I am sure, though I can’t find a link at this moment, that I have complained before about the “Tell Me Something I Don’t Know” segment of The Chris Matthews Show. This is the part of Matthews’s Sunday morning show when, each week, he promises viewers “scoops and predictions right out of the notebooks of these top reporters!” goes to commercial, returns from commercial, and then exhorts his reporter-panelists to, “Tell me something I don’t know!”
Which is, simply, an invitation to speculate. A request to wow Chris Matthews with some tidbit of insider’s gossip or some foretelling of future events or some half-thought based on, well, often based on very little. The reporters then try to one-up one another with some counter-intuitive or otherwise memorable nugget or prediction. And everyone knows that Matthews won’t ask them how they know this “Something I Don’t Know,” that no one will ask for more or push for a source beyond the “some say” or “insiders believe” or “I hear” that typically precede these “Somethings.”
This past Sunday, Bob Woodward was among Matthews’ “top reporter” panelists and, when requested to “tell me something I don’t know,” Woodward gamely offered the following (h/t, Sam Stein via a CJR reader):
WOODWARD: This may be tantalizing, but vague. I don’t think that…
MATTHEWS: Like Deep Throat.
WOODWARD: Like—I don’t think the nanny and household tax problems and so forth are over for the Obama administration.
MATTHEWS: Well, it’s already hit Geithner and Caroline. Anybody else?
WOODWARD: I say it’s not over.
Woodward says it’s not over. Vague but tantalizing. (And boy Matthews did sound tantalized).
The next panelist, the Washington Post’s Ann Kornblut was forced to qualify her own offering with “well, I can’t top that, but I will, I’ll go out on a limb and say the most exiciting political story for a few weeks…is going to be the race to replace Kirsten Gillibrand in New York.” (The “keep an eye out for this story” or “this story is going to get a lot of attention” being a common way that some of Matthews’s more restrained reporter-panelists handle the “Tell Me Something I Don’t Know” segment). And, Newsweek’s Howard Fineman felt the need to confess that his offering “is not tantalizing but it’s specific,” before advising Matthews to “keep your eye on [Richard] Holbrooke” who will be “focus[ing] immediately” on “those rough, wild territories in Pakistan” and “you’ll hear a lot of news out of that.”
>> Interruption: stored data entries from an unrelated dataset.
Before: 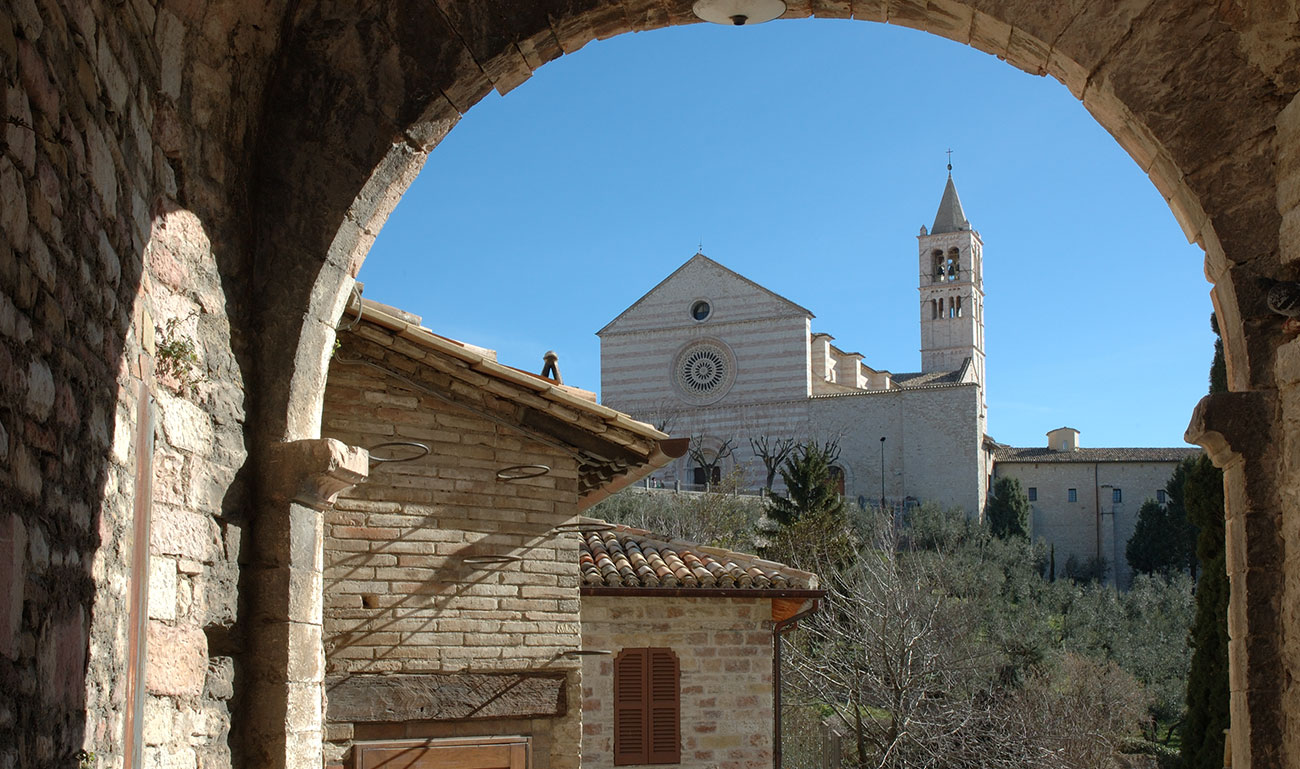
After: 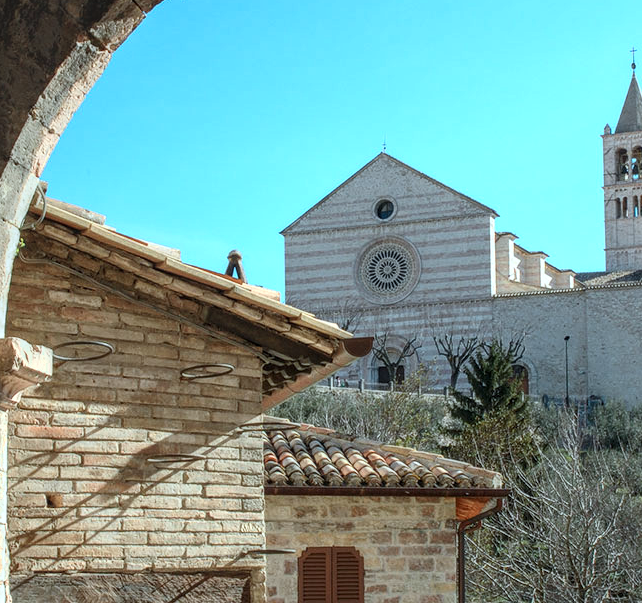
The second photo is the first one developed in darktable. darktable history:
contrast brightness saturation: contrast 0.2, brightness 0.16, saturation 0.22
local contrast: highlights 0%, shadows 0%, detail 133%
crop and rotate: angle 0.02°, left 24.353%, top 13.219%, right 26.156%, bottom 8.224%
color zones: curves: ch0 [(0.018, 0.548) (0.224, 0.64) (0.425, 0.447) (0.675, 0.575) (0.732, 0.579)]; ch1 [(0.066, 0.487) (0.25, 0.5) (0.404, 0.43) (0.75, 0.421) (0.956, 0.421)]; ch2 [(0.044, 0.561) (0.215, 0.465) (0.399, 0.544) (0.465, 0.548) (0.614, 0.447) (0.724, 0.43) (0.882, 0.623) (0.956, 0.632)]
color calibration: illuminant Planckian (black body), adaptation linear Bradford (ICC v4), x 0.364, y 0.367, temperature 4417.56 K, saturation algorithm version 1 (2020)
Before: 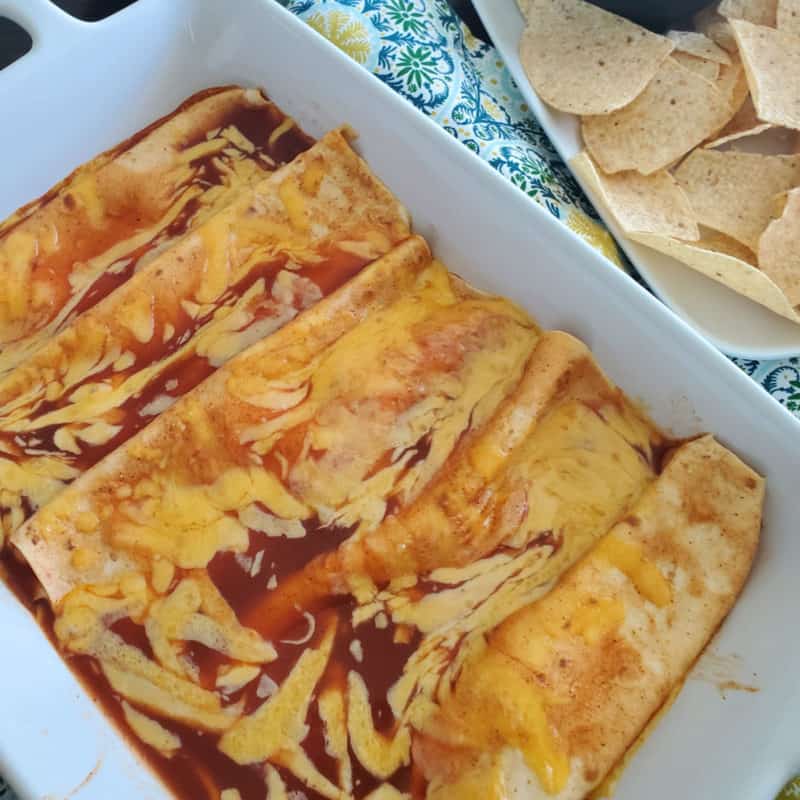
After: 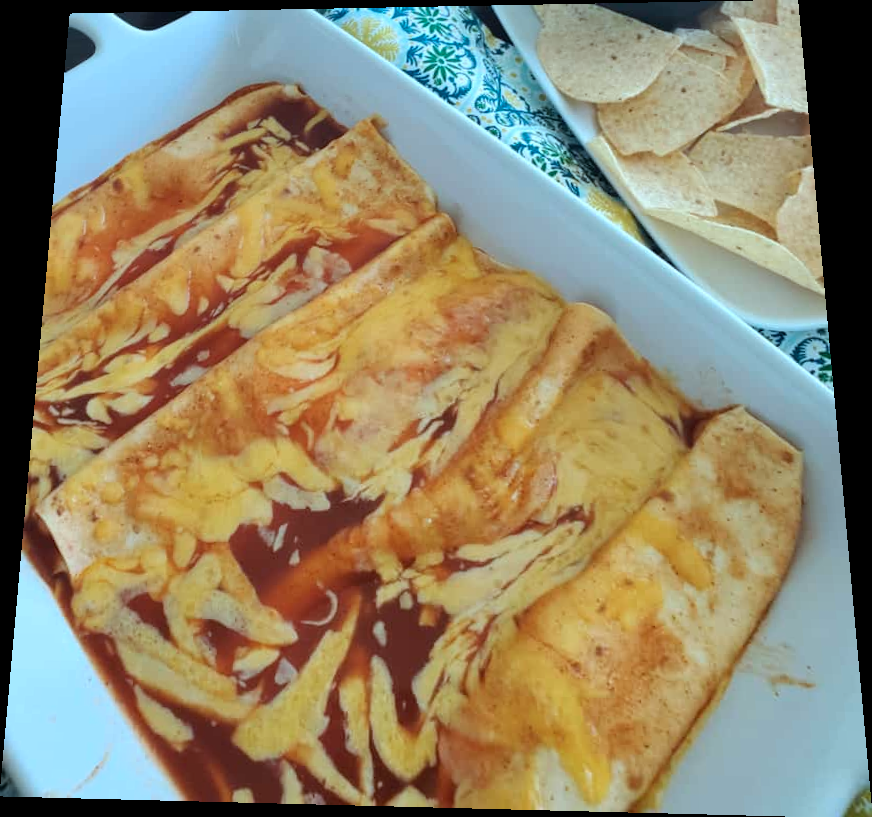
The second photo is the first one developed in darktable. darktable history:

Of Woodward’s “murky” offering, HuffPo’s Sam Stein writes: “It was the type of gossip ginning, insider reporting that makes D.C. journalism what it is.” Or, it’s the “type of gossip ginning” that journalists should be embarrassed to do, let alone on national television. As Stein points out, Woodward’s “vague” tidbit doesn’t even meet the reporting standards to which Chris Matthews (sort of) held another not-Bob-Woodward guest on Hardall earlier last week. “Earlier in the week,” writes Stein, “Matthews had shut down similar banter on Hardball when the New York Daily News’ Liz Benjamin noted that the unconfirmed rumor mill was saying that Caroline Kennedy had an ‘affair issue.’”
But, looking at the transcript of that exchange, it seems to me like Matthews actually first invited that very speculation/banter before then “shutting [it] down” (italics mine):
MATTHEWS: First, Liz, the question is this. Did [Caroline Kennedy] withdraw because of a personal problem perhaps involving her marriage to Ed Schlossberg, or did she withdraw because she got word from the vetters that she had a tax problem or a nanny problem? Which was it of those two?
BENJAMIN: Well, there’s a lot of subterfuge going on right now and a lot of spin on all sides of this story. Coming out of the governor’s office is the story regarding the nanny problem and perhaps the tax problem, which ironically, would have surfaced in a vetting situation in a questionnaire — I assume, but we’ve never seen them publicly — that the governor had all these candidates fill out.
No one has confirmed and — not publicly, at least, the affair issue, but that certainly is out there.
MATTHEWS: The what issue?
BENJAMIN: The affair question. I believe that was the question. [ed. note: I believe that was the question, too.]
MATTHEWS: What is the affair — well, you have just something I did’t know. What is the affair question?
BENJAMIN: There’s some personal questions — there`s some personal questions about relationships that are surfacing on blogs and on all sorts of things on the Internet, but nobody has talked about that.
MATTHEWS: Well, how about — let`s stick to journalism. Let`s not — I don`t do that here, Liz. Liz, if it`s just — if it`s just blogging, let`s drop it. OK?